An Art. 32 Investigating Officer recommended dismissal of all charges against two Air Force officers accused of assault, communicating a threat, and conduct unbecoming for alleged acts against contractors in Afghanistan. The recommendation of the IO is available here. The story presents part of a larger on-going issue that was noted first by CAAFlog (here) regarding military justice issues and military contractor’s in the field. The Art. 2(a)(10) issue raised in this report is unmistakable from the IO’s recommendations.

Thanks to Anonymous for spotting, he’s a good man/woman.

5 Responses to “Art. 32 IO Recommends Dismissal of Charges Against Military Officers in Afghanistan”

  1. CAAFlog says:

    Nothing gets the No Man as excited as talking about Article 2, with the possible exception of talking about Apprendi. I’m looking forward to the No Man’s upcoming article: The Apprendi Implications of Article 2’s Extension to Civilian Contractors in Contingency Operations.

  2. Guert Gansevoort says:

    That makes two of you.

  3. John O'Connor says:

    Yep, exactly two.

  4. No Man says:

    Don’t even get me twisted around the potential Apprendi implications of civilian courts-martial. Suffice it to say that such an article would be the functional equivalent of The Perfect Storm.

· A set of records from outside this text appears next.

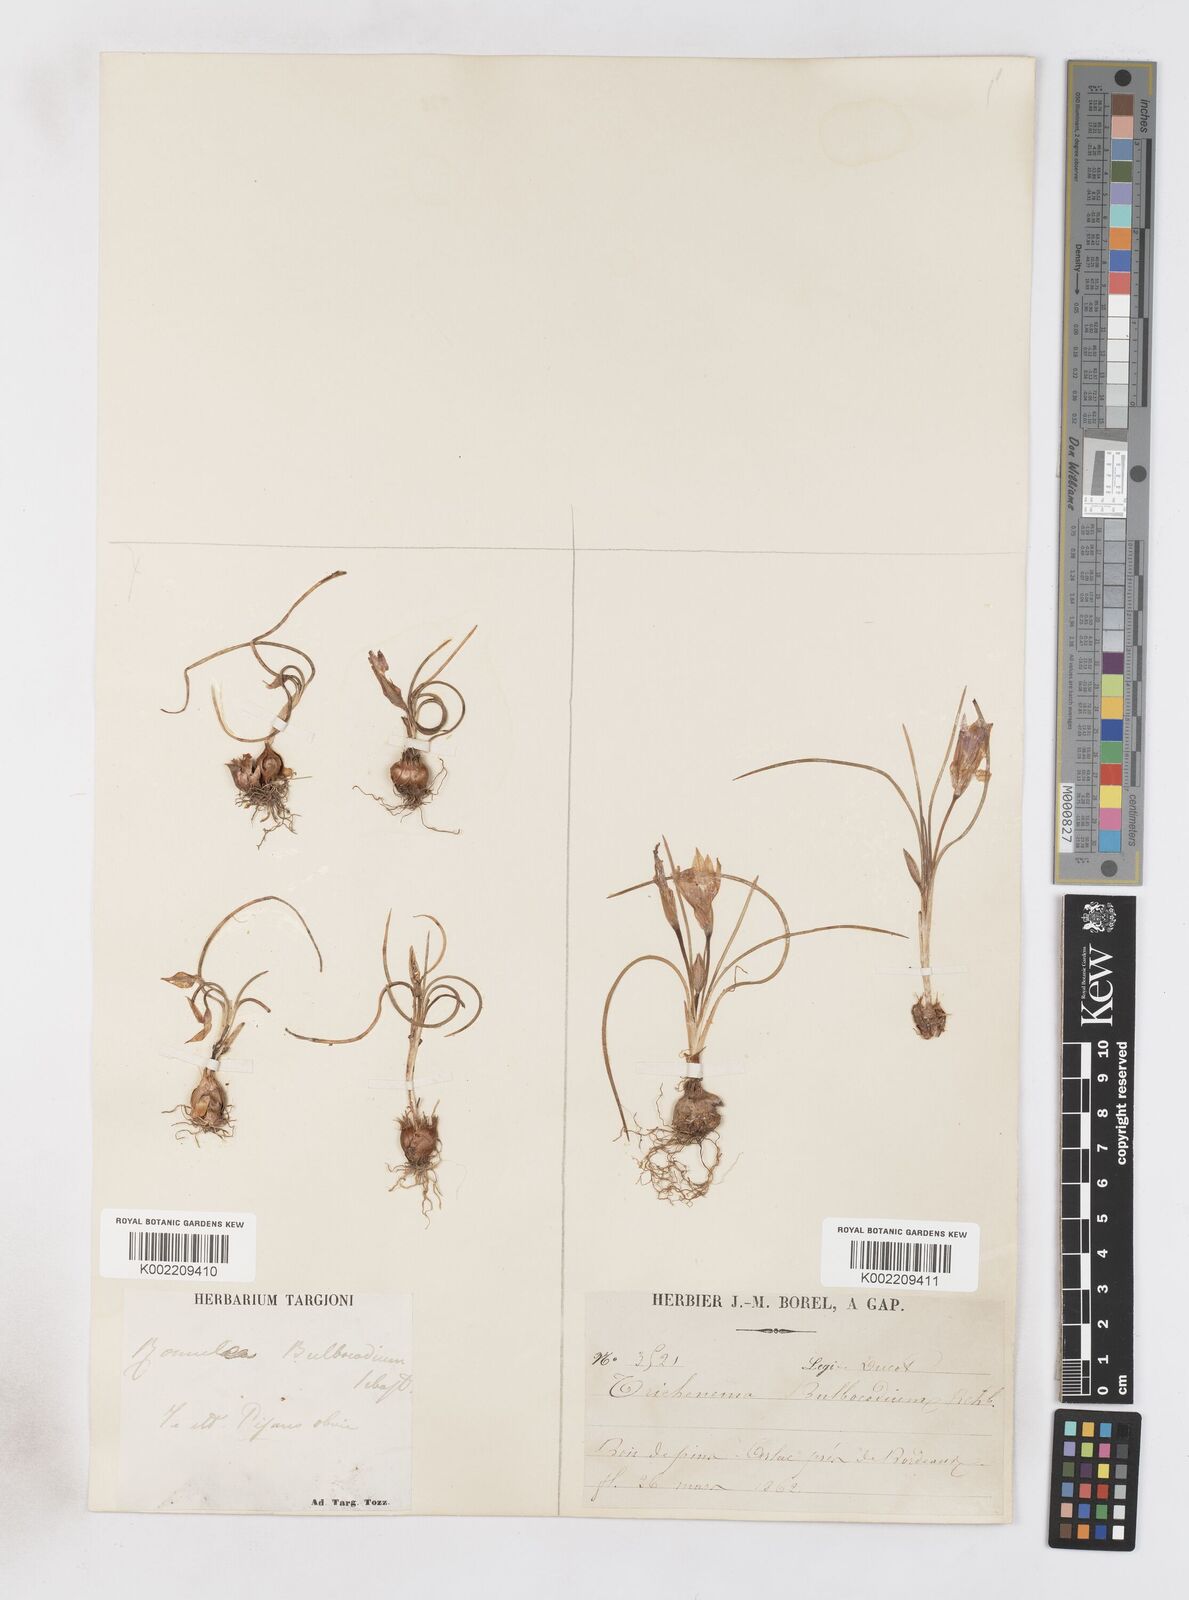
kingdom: Plantae
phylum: Tracheophyta
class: Liliopsida
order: Asparagales
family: Iridaceae
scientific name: Iridaceae
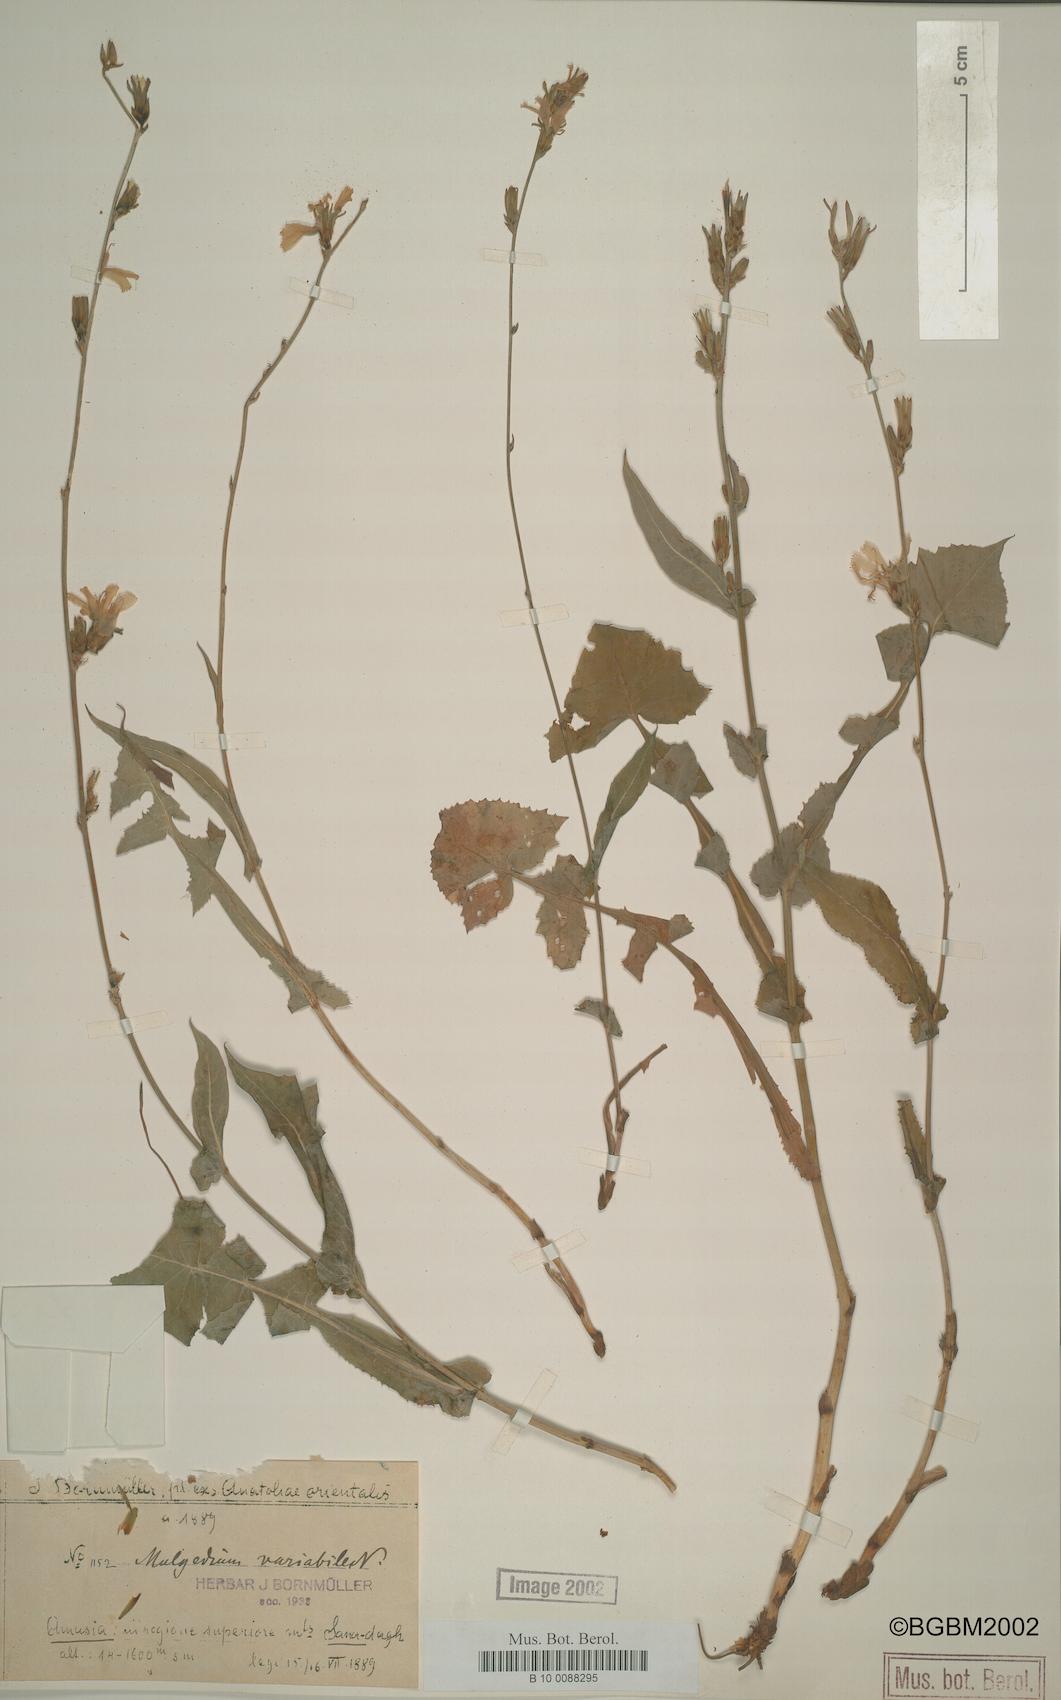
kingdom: Plantae
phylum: Tracheophyta
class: Magnoliopsida
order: Asterales
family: Asteraceae
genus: Lactuca
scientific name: Lactuca variabilis
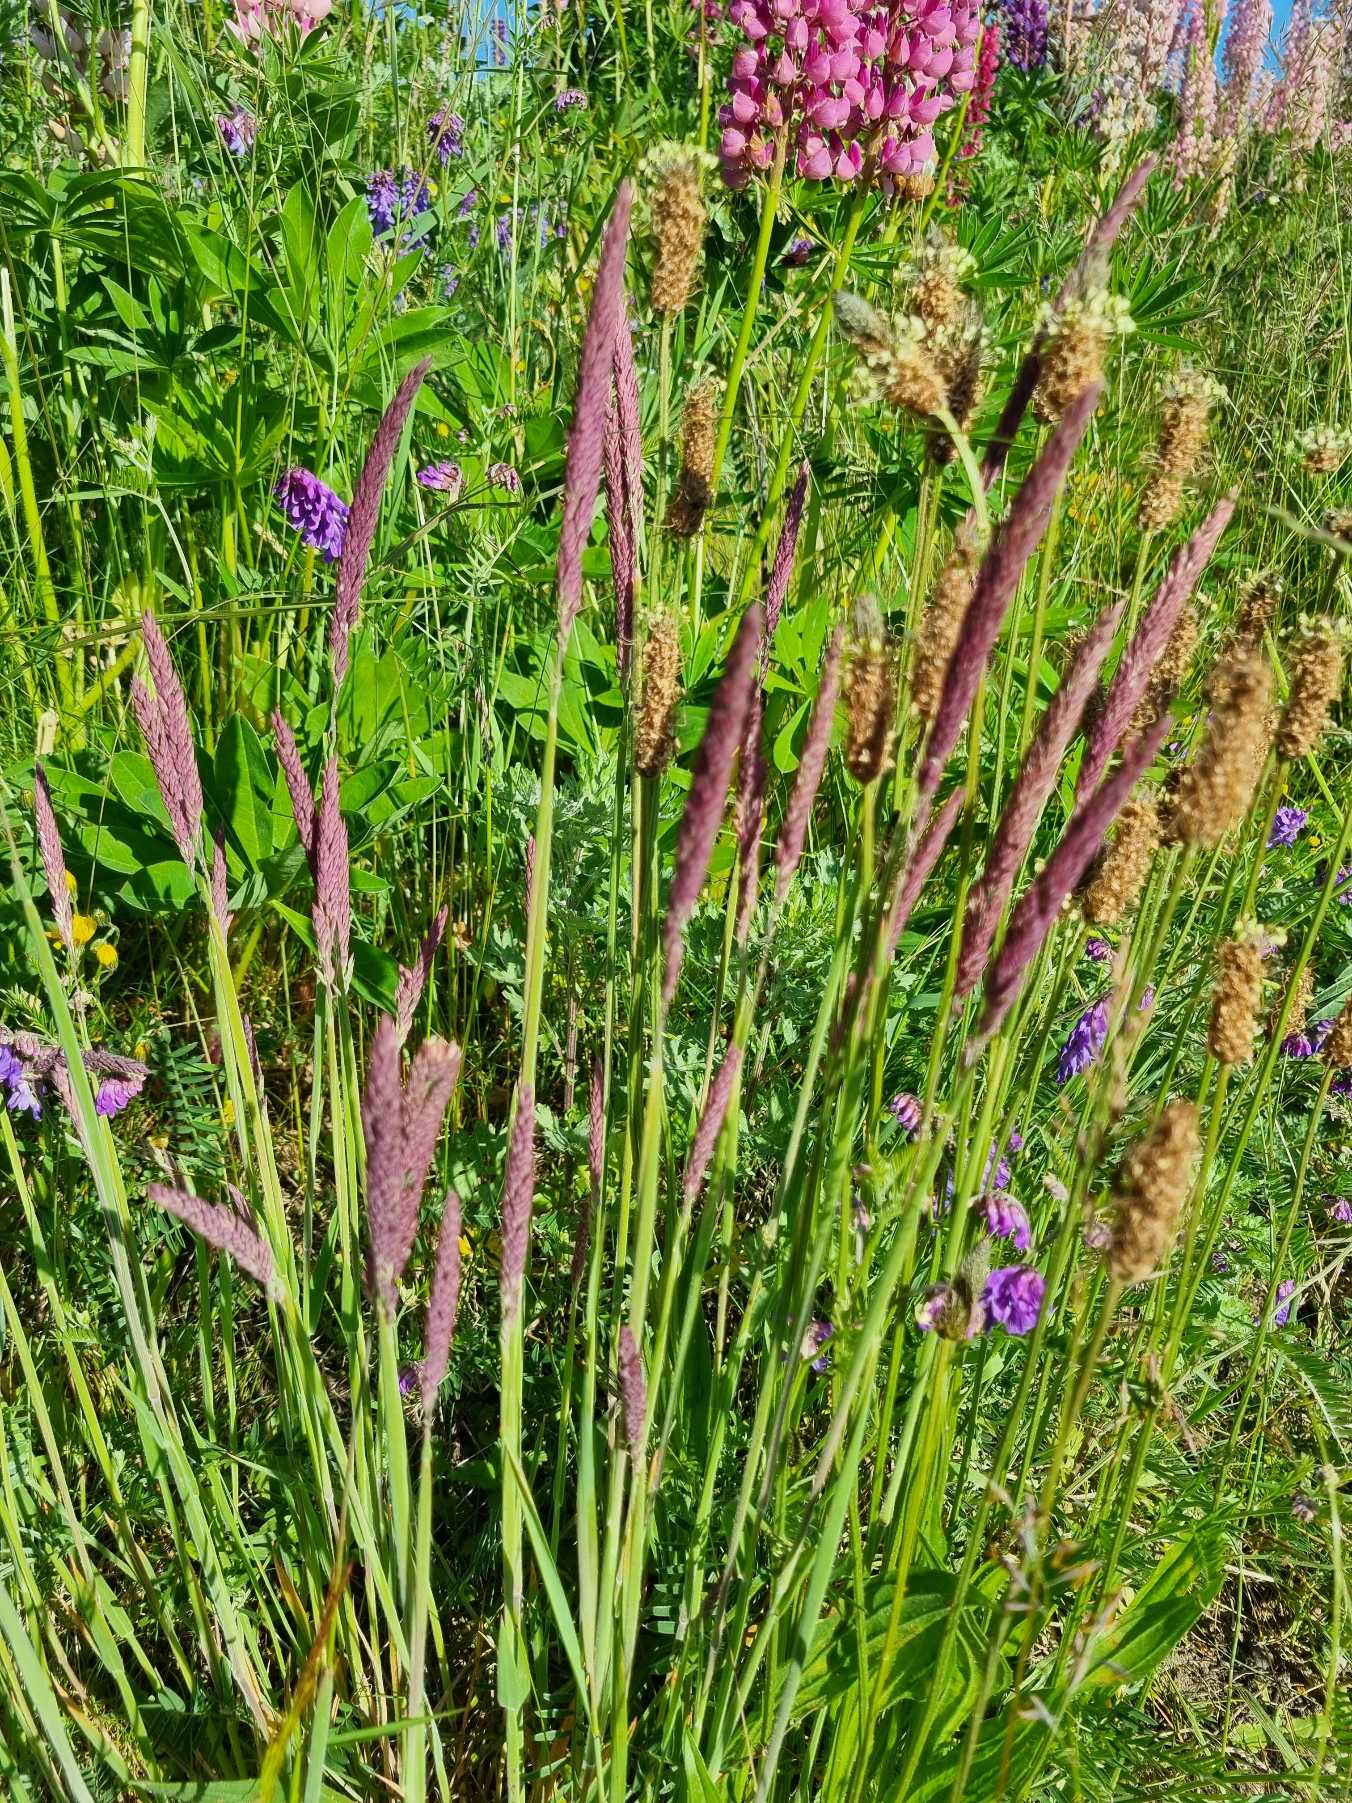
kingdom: Plantae
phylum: Tracheophyta
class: Liliopsida
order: Poales
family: Poaceae
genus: Holcus
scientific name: Holcus lanatus
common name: Fløjlsgræs
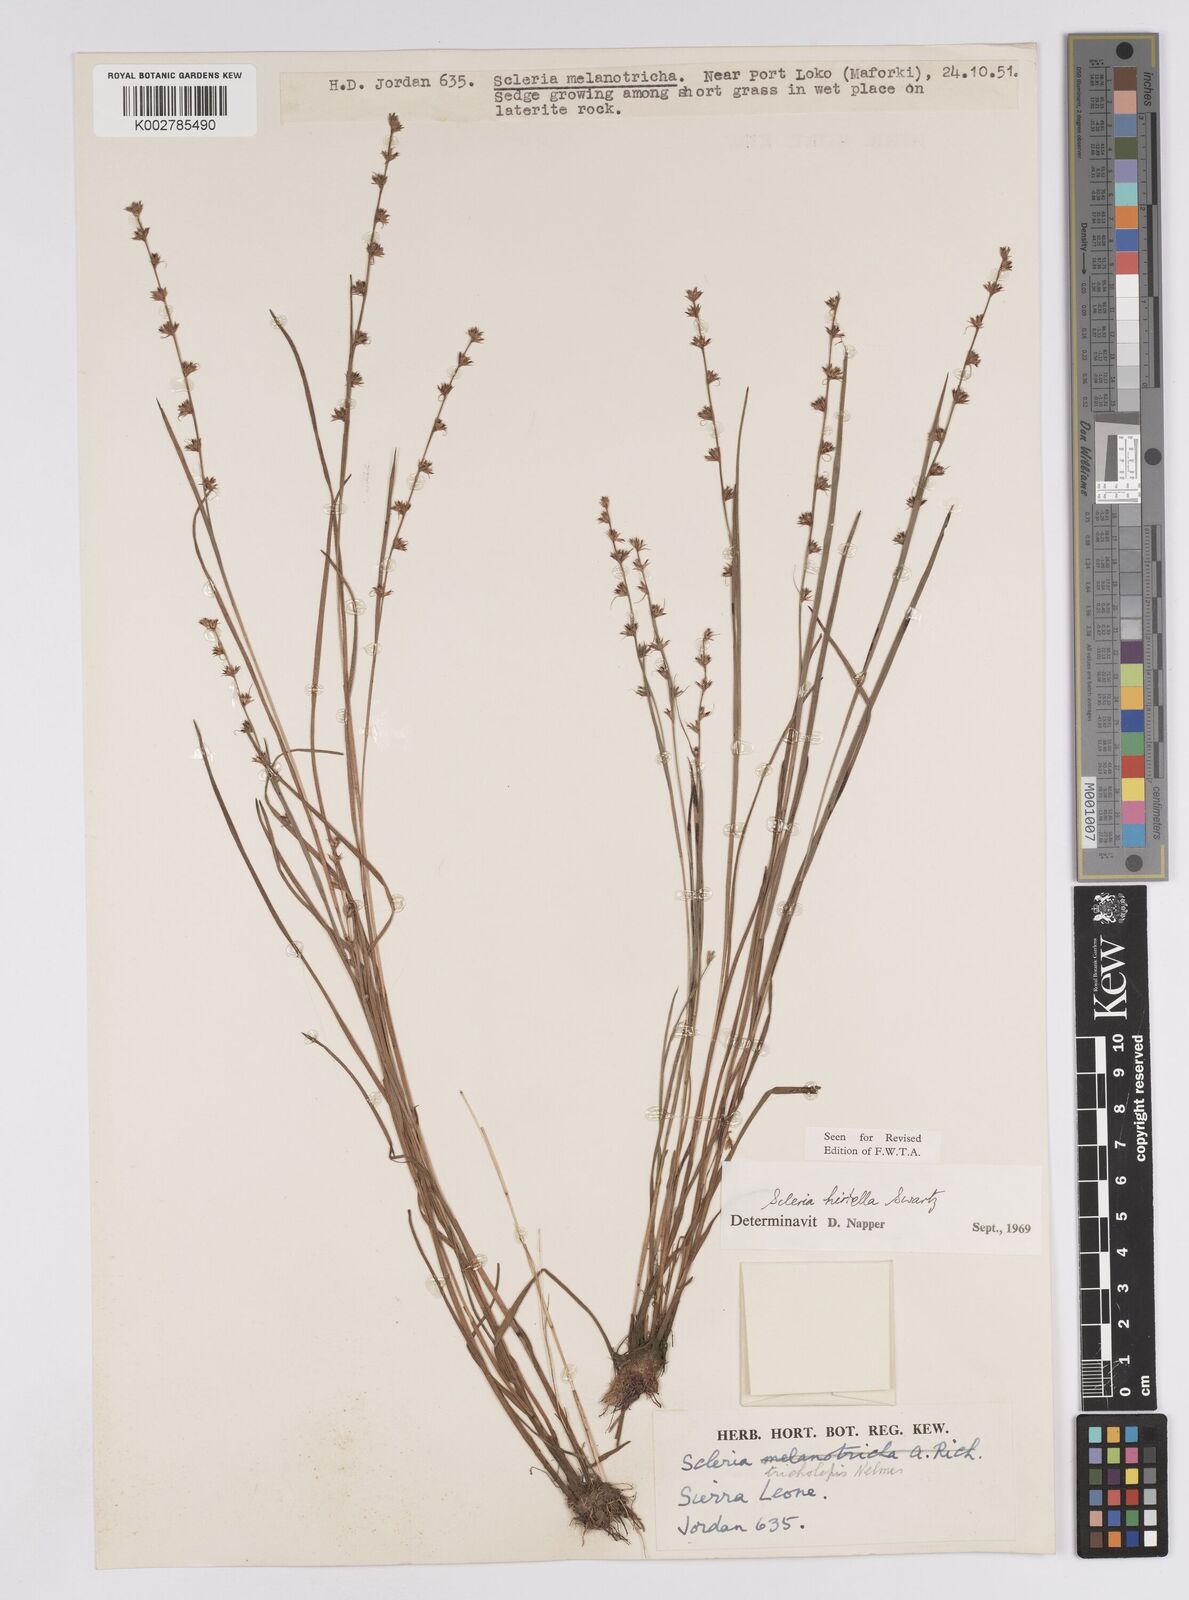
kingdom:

Loving v. United States meet Parker v. Levy, Parker Levy meet Reid v. Covert. The topic, is a system constitutionally supportable where civilians are able to be punished at courts-martial in operations such as hurricane relief and the recovery of the Commerce Secretary’s body from a plane crash? Talk amongst yourselves.

  5. No Man says:

    I wonder if Gittins or the TC addressed the issue of availability of the Blackwater employee from the perspective of a civilian subject to the UCMJ? It seems the Blackwater employee was invited and not made available like a military witness.